国会会議録

【第166通常国会】

衆議院・国土交通委員会
(2007年6月8日)

住宅セーフティネット法案に関する一般質問を行なった。
 住生活基本法に基づく都道府県の「住生活基本計画」がほぼ出揃い(香川県除く)、公営住宅の供給目標量は112万戸に達するものの新規建設など新たに増える供給戸数は、 45,747戸 (2%)に過ぎないことが明らかになった。
○塩谷委員長 穀田恵二君。

○穀田委員 住宅セーフティーネット法案に関連して、少しお聞きしたいと思います。

 住生活基本計画が、全国計画ですね、二〇〇六年九月十九日に閣議決定され、そのもとで都道府県計画が二〇〇七年三月までにほぼ策定されました。これは二〇〇六年度から一五年度までの十年間の計画です。

 この計画の策定過程で、住宅困窮者に対する住宅セーフティーネットの確保に関連して、「住生活の分野において憲法第二十五条の趣旨が具体化されるよう、」という文言が追加されました。

 私は、住生活基本法の審議の際にも、居住の権利という思想や考え方にこだわりました。その際にも、一九五〇年に制定された公営住宅法の目的には、「健康で文化的な生活を営むに足りる住宅を整備し、」中略しますが、国民生活の安定と福祉に寄与とあることも紹介し、憲法の精神がとても大切だということをるる議論したことを覚えています。このような規定が大変重要なことだと私は考えています。

 大事なことなので、大臣に、この盛り込まれた経過と、「憲法第二十五条の趣旨が具体化されるよう、」という意味合いについて最初にお聞きしたいと思います。

○冬柴国務大臣 住生活基本法六条に、今御指摘がありましたように、「住宅が国民の健康で文化的な生活にとって不可欠な基盤であることにかんがみ、」というふうに定められております。国民の住生活の安定、向上のための基本理念として、低額所得者等の住宅の確保に特に配慮を要する者の居住の安定の確保を図ることを規定しているわけであります。

 また、住生活基本法に基づいて、昨年九月に住生活基本計画、全国計画を閣議決定いたしました。その計画の策定に当たりましては、国民の皆様の御意見を反映させるためにパブリックコメントを実施いたしましたが、その際にいただいた御意見を踏まえまして、策定の趣旨を明らかにした「はじめに」の部分において、住宅分野において憲法第二十五条の趣旨が具体化されるよう、公平かつ的確な住宅セーフティーネットの確保を図っていくことが求められるというふうに明記を、パブリックコメントでいただいた御意見を踏まえて、そのような規定をしたところでございます。

○穀田委員 パブリックコメントはとても大事だと私は思うんですね。もちろん、住生活基本法の議論の際に、考え方、今住生活を基本として推し進める上で何が大事かということで、参考人の質疑の中でも出された問題でありました。したがって、私は、そこについて随分こだわったわけです。

*データ行:*

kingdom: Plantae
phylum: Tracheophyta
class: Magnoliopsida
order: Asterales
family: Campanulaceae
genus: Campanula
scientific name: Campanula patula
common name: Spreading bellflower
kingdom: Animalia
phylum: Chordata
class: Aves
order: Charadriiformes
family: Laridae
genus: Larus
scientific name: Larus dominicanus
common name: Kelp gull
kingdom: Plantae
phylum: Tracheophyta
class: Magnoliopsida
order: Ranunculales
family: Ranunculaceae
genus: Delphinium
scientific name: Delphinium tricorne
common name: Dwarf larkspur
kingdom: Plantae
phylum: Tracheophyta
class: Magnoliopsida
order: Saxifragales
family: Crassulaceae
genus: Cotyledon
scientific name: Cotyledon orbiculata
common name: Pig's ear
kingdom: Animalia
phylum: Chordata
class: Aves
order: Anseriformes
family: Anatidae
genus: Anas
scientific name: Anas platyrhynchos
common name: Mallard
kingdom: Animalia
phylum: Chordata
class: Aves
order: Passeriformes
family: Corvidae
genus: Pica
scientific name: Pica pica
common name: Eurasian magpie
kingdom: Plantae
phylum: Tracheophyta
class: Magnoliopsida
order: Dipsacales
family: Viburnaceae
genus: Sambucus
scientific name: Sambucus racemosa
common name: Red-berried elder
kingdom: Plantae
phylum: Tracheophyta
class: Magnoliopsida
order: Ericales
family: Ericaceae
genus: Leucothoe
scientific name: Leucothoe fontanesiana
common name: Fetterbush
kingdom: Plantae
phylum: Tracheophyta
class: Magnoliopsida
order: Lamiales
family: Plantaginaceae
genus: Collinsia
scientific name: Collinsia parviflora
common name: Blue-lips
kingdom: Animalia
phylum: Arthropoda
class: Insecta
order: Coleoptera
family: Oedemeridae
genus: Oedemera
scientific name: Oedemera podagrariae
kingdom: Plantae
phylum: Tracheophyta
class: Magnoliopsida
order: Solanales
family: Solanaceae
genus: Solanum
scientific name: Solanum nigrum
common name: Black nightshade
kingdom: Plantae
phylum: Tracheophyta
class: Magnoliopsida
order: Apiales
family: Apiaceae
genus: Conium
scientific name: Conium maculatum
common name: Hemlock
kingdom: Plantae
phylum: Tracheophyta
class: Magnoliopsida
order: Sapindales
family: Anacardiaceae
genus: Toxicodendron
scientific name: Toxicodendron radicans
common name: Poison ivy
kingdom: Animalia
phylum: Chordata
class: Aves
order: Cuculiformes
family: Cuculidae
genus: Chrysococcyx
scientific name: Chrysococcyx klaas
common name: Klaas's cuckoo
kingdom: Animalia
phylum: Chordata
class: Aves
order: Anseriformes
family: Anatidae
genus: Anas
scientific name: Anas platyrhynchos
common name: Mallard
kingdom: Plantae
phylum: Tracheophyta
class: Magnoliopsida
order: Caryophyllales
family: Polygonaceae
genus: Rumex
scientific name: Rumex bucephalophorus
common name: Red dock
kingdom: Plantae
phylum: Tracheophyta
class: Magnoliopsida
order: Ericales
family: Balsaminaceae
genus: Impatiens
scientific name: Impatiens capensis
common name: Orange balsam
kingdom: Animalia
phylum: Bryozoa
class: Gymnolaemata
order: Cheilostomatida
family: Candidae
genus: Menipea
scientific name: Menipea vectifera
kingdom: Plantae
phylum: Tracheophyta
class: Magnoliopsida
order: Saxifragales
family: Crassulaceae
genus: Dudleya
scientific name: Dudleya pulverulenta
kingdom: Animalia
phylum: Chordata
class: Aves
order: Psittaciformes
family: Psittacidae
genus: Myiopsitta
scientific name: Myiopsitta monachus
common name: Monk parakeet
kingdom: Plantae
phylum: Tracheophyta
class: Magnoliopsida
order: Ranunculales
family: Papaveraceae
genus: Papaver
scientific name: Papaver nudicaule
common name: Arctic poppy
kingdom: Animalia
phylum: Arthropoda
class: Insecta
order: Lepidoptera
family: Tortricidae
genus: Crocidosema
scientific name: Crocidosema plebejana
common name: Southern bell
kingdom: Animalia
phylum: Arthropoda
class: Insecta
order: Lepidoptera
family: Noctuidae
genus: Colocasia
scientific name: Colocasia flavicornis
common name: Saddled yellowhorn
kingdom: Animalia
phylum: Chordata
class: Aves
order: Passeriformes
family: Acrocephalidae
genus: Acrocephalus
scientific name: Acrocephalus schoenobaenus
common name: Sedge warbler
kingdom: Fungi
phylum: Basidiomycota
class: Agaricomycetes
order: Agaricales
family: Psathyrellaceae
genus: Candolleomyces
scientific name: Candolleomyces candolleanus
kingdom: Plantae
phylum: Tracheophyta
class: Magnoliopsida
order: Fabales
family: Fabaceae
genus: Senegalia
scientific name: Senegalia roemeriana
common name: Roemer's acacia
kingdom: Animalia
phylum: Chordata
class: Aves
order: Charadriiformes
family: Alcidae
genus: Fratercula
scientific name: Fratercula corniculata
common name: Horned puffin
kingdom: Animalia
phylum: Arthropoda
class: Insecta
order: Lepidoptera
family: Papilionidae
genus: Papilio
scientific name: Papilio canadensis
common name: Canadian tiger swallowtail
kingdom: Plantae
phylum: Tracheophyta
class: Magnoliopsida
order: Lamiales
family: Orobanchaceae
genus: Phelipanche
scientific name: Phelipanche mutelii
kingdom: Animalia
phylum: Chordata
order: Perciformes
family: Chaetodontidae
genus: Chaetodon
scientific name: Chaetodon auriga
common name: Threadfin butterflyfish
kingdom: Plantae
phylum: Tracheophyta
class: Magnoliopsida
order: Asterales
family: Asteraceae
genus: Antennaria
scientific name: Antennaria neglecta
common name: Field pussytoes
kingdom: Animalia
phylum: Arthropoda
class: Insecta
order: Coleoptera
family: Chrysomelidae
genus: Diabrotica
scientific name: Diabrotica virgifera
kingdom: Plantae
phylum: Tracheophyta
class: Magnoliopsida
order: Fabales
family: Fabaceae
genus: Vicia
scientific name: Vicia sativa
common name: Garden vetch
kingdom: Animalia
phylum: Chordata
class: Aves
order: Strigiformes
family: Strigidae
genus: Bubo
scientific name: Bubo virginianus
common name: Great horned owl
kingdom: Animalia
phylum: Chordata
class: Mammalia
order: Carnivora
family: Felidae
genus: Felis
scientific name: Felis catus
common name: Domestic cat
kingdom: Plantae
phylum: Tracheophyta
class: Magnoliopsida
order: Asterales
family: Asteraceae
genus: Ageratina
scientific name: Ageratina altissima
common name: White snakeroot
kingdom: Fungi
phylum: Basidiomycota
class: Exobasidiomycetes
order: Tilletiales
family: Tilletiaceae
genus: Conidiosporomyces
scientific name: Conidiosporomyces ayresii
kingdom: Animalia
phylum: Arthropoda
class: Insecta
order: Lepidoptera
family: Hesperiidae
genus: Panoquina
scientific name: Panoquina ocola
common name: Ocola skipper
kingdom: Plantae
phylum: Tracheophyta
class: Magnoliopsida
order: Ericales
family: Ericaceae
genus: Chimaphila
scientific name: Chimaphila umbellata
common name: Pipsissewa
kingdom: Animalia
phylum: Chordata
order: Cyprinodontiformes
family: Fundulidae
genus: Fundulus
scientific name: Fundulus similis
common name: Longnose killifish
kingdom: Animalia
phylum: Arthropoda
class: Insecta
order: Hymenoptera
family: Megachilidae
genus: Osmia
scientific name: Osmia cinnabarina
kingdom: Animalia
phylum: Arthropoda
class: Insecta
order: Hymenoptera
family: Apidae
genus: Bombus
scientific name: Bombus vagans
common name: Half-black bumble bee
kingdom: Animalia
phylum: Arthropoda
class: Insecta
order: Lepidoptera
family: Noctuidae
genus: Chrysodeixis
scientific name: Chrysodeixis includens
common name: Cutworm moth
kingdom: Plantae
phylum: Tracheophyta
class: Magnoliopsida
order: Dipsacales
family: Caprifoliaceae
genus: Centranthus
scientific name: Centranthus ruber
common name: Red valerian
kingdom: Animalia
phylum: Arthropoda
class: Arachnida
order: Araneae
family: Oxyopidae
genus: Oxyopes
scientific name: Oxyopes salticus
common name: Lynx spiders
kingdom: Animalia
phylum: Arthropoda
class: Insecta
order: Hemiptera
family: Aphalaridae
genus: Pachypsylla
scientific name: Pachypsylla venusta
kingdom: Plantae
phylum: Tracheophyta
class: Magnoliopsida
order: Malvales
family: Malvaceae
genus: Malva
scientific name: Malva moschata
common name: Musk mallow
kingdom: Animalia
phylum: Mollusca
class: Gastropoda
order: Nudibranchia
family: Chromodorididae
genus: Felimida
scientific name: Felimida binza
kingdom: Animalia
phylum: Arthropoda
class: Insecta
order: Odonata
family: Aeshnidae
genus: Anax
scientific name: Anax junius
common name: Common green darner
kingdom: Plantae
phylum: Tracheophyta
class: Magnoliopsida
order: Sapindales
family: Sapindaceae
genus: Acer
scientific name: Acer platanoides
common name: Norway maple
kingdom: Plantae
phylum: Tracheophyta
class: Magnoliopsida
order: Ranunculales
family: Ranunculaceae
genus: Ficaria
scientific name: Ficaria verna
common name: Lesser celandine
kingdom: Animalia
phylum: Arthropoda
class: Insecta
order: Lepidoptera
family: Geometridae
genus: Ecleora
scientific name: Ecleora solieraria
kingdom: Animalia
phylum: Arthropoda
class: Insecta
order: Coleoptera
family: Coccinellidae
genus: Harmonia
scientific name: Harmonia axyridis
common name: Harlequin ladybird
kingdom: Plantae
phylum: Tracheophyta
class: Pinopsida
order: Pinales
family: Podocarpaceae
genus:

*指示文 1:* 国会会議録によると、都道府県の住生活基本計画における公営住宅の供給目標量は何戸に達しますか？
*指示文 2:* 国会会議録で「○」の付いた発言者を、記録にある肩書きのとおりすべて挙げてください。
*指示文 3:* 住宅セーフティーネット法案をめぐる国会会議録の続きを、最後の発言の後から書いてください。

*解答 1:* 112万戸

*解答 2:* 塩谷委員長、穀田委員、冬柴国務大臣

*解答 3:*
 そこで、それらが具体化されている内容、ではどういうことかということについて次にお聞きしたいと思うんです。

 住宅セーフティーネットに関して、私は、肝心かなめな点は、公営住宅がどうなるかという問題をポイントにすべきじゃないかという意見を持っています。

 まず、全国計画では、公営住宅の供給目標量について、都道府県計画で「居住の安定の確保を図るべき世帯に対し必要な住宅供給を行う観点から設定すること。」としています。内訳も、新規の建設、買い取りの戸数、建てかえによる建てかえ後の戸数、民間住宅等の借り上げ戸数、既存公営住宅の空き家募集の戸数と、具体的に示しています。この合計戸数を供給の目標量とするように規定をしています。

 「居住の安定の確保を図るべき世帯」とは何を意味し、その数はどの程度なのか、答えてほしいと思います。

○榊政府参考人 住生活基本計画の目標量の設定の考え方で、「居住の安定の確保を図るべき世帯」とは、市場において自力で適正な水準の住宅を適正な負担で確保することが困難と見込まれ、公的な支援により居住の安定の確保を図るべき世帯のことでございます。

 都道府県の区域内におきまして、多様な住宅困窮者の居住の状況なり民間賃貸住宅の需給、家賃等の市場の状況等の住宅事情を分析して、これを踏まえまして、この世帯数を的確に把握するということにいたしております。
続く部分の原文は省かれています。